Mix ground beef with garlic salt, steak seasoning, diced onion, bread crumbs, beaten egg, dried parsley and steak sauce until fully incorporated.
Form meat mixture into 6 oval-shaped patties.
Drizzle olive oil into a non-stick skillet over medium low heat. Add salisbury steaks and lightly brown for about 2 minutes on each side. Continue to cook steaks in skillet until no longer pink in the middle (about 10 minutes).
Remove steaks from skillet and keep warm on a plate covered with aluminum foil.
Drain grease from skillet.
Mushroom Gravy
Melt a tablespoon of butter in the same skillet over medium heat. Add sliced onions and mushrooms.
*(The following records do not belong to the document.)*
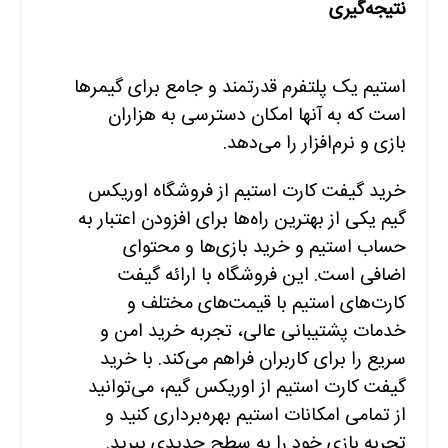
نتیجه‌گیری
استیم یک پلتفرم قدرتمند و جامع برای گیمرها
است که به آنها امکان دسترسی به هزاران
بازی و نرم‌افزار را می‌دهد.
خرید گیفت کارت استیم از فروشگاه اوریکس
گیم یکی از بهترین راه‌ها برای افزودن اعتبار به
حساب استیم و خرید بازی‌ها و محتوای
اضافی است. این فروشگاه با ارائه گیفت
کارت‌های استیم با قیمت‌های مختلف و
خدمات پشتیبانی عالی، تجربه خرید امن و
سریع را برای کاربران فراهم می‌کند. با خرید
گیفت کارت استیم از اوریکس گیم، می‌توانید
از تمامی امکانات استیم بهره‌برداری کنید و
تجربه بازی خود را به سطح جدیدی ببرید.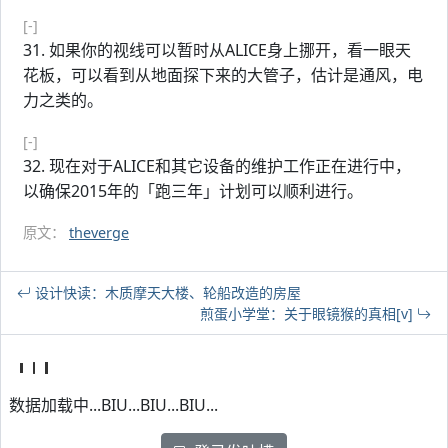
[-]
31. 如果你的视线可以暂时从ALICE身上挪开，看一眼天
花板，可以看到从地面探下来的大管子，估计是通风，电
力之类的。
[-]
32. 现在对于ALICE和其它设备的维护工作正在进行中，
以确保2015年的「跑三年」计划可以顺利进行。
原文：
theverge
设计快读：木质摩天大楼、轮船改造的房屋
煎蛋小学堂：关于眼镜猴的真相[v]
数据加载中...BIU...BIU...BIU...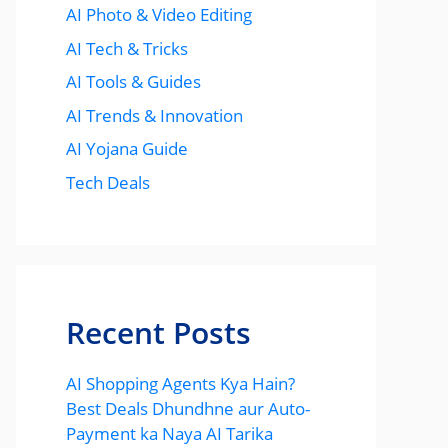
AI Photo & Video Editing
AI Tech & Tricks
AI Tools & Guides
AI Trends & Innovation
AI Yojana Guide
Tech Deals
Recent Posts
AI Shopping Agents Kya Hain?
Best Deals Dhundhne aur Auto-
Payment ka Naya AI Tarika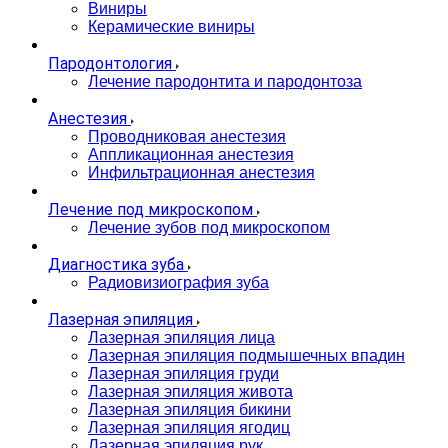
Виниры
Керамические виниры
Пародонтология
Лечение пародонтита и пародонтоза
Анестезия
Проводниковая анестезия
Аппликационная анестезия
Инфильтрационная анестезия
Лечение под микроскопом
Лечение зубов под микроскопом
Диагностика зуба
Радиовизиография зуба
Лазерная эпиляция
Лазерная эпиляция лица
Лазерная эпиляция подмышечных впадин
Лазерная эпиляция груди
Лазерная эпиляция живота
Лазерная эпиляция бикини
Лазерная эпиляция ягодиц
Лазерная эпиляция рук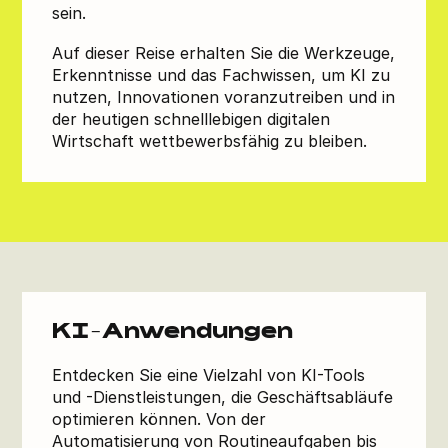
sein.
Auf dieser Reise erhalten Sie die Werkzeuge,
Erkenntnisse und das Fachwissen, um KI zu
nutzen, Innovationen voranzutreiben und in
der heutigen schnelllebigen digitalen
Wirtschaft wettbewerbsfähig zu bleiben.
KI-Anwendungen
Entdecken Sie eine Vielzahl von KI-Tools
und -Dienstleistungen, die Geschäftsabläufe
optimieren können. Von der
Automatisierung von Routineaufgaben bis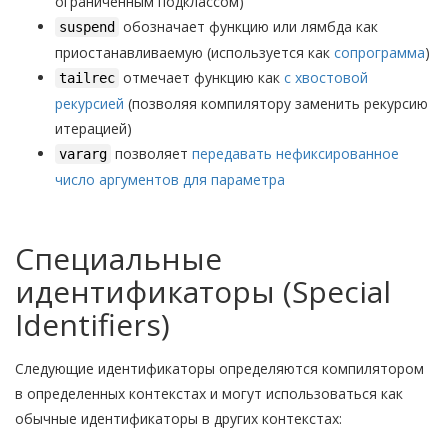
ограниченным подклассом)
обозначает функцию или лямбда как
suspend
приостанавливаемую (используется как
сопрограмма
)
отмечает функцию как
с хвостовой
tailrec
рекурсией
(позволяя компилятору заменить рекурсию
итерацией)
позволяет
передавать нефиксированное
vararg
число аргументов для параметра
Специальные
идентификаторы (Special
Identifiers)
Следующие идентификаторы определяются компилятором
в определенных контекстах и могут использоваться как
обычные идентификаторы в других контекстах: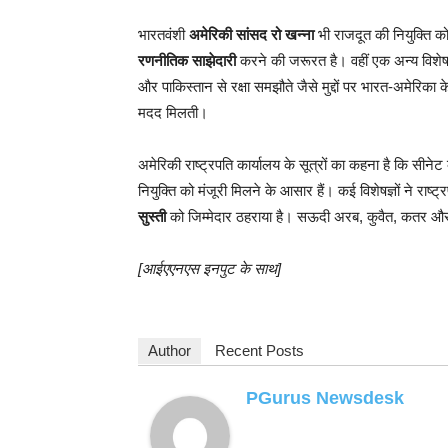
भारतवंशी
अमेरिकी सांसद रो खन्ना
भी राजदूत की नियुक्ति क
रणनीतिक साझेदारी
करने की जरूरत है। वहीं एक अन्य विशेषज्
और पाकिस्तान से रक्षा समझौते जैसे मुद्दों पर भारत-अमेरिका 
मदद मिलती।
अमेरिकी राष्ट्रपति कार्यालय के सूत्रों का कहना है कि सीने
नियुक्ति को मंजूरी मिलने के आसार हैं। कई विशेषज्ञों ने राष्ट्
सुस्ती
को जिम्मेदार ठहराया है। सऊदी अरब, कुवैत, कतर और यूए
[आईएएनएस इनपुट के साथ]
Author
Recent Posts
PGurus Newsdesk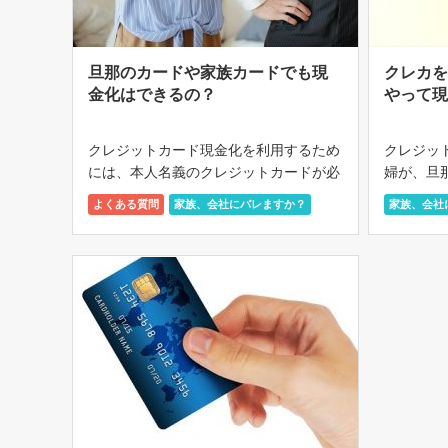
旦那のカードや家族カードでも現
クレカ
金化はできるの？
やって
クレジットカード現金化を利用するため
クレジッ
には、本人名義のクレジットカードが必
婦が、旦
要です。 では、本人名義のカードは持
化したい
よくある質問
家族、会社にバレますか？
家族、会社
っておらず、家族カードを持っている場
かし、そ
合、家族カードを現金化で使うことはで
す。では
きるのでしょうか。 多くの人が使える
しょうか
クレ […]
を […]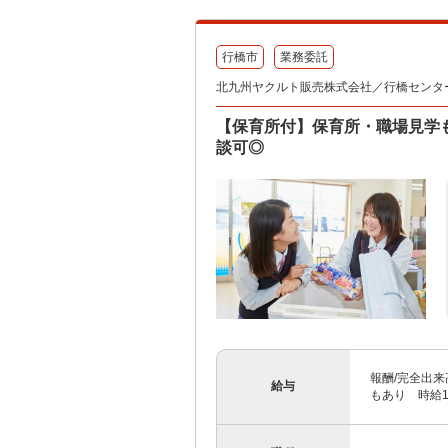
行橋市
業務委託
北九州ヤクルト販売株式会社／行橋センタ
【保育所付】保育所・職場見学
談可◎
報酬/完全出来高
給与
もあり 時給1,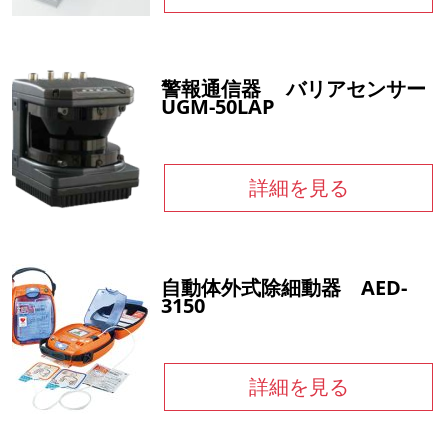
警報通信器 バリアセンサー
UGM-50LAP
詳細を見る
自動体外式除細動器 AED-
3150
詳細を見る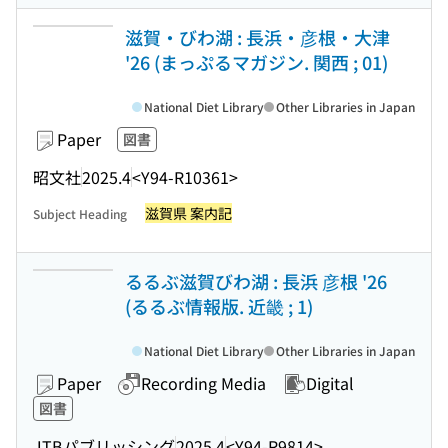
滋賀・びわ湖 : 長浜・彦根・大津
'26 (まっぷるマガジン. 関西 ; 01)
National Diet Library
Other Libraries in Japan
Paper
図書
昭文社
2025.4
<Y94-R10361>
滋賀県 案内記
Subject Heading
るるぶ滋賀びわ湖 : 長浜 彦根 '26
(るるぶ情報版. 近畿 ; 1)
National Diet Library
Other Libraries in Japan
Paper
Recording Media
Digital
図書
JTBパブリッシング
2025.4
<Y94-R9814>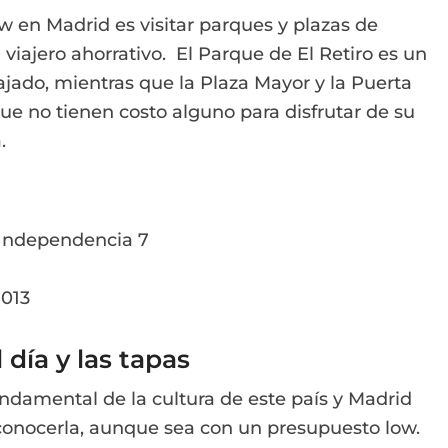
w en Madrid es visitar parques y plazas de
viajero ahorrativo. El Parque de El Retiro es un
lajado, mientras que la Plaza Mayor y la Puerta
ue no tienen costo alguno para disfrutar de su
.
a Independencia 7
8013
día y las tapas
ndamental de la cultura de este país y Madrid
 conocerla, aunque sea con un presupuesto low.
Sauté for 2 minutes.
Add soy sauce and sauté until mushrooms and onions are soft (about 3 more minutes).
Sprinkle mushrooms and onions with dried parsley and black pepper.
Pour beef broth into skillet and bring to a slow boil over medium heat.
Make a slurry with 2 Tablespoons of cornstarch and 2 Tablespoons of water. Mix well and pour into skillet. Stir over medium heat until gravy thickens.
Reduce heat to low and add salisbury steaks back into skillet, spooning mushroom gravy over the top of steaks. Let patties stay in the gravy for a few minutes to absorb the flavors.
Serve hot over mashed potatoes.
Notes
Storage and Freezing
Store leftovers in an airtight container in the refrigerator for up to 3 days.
Freeze leftovers for up to 3 months in an airtight container or freezer bag. To thaw, do so in the refrigerator overnight.
Reheat leftovers in the oven or microwave until the internal temperature reaches 160 degrees F.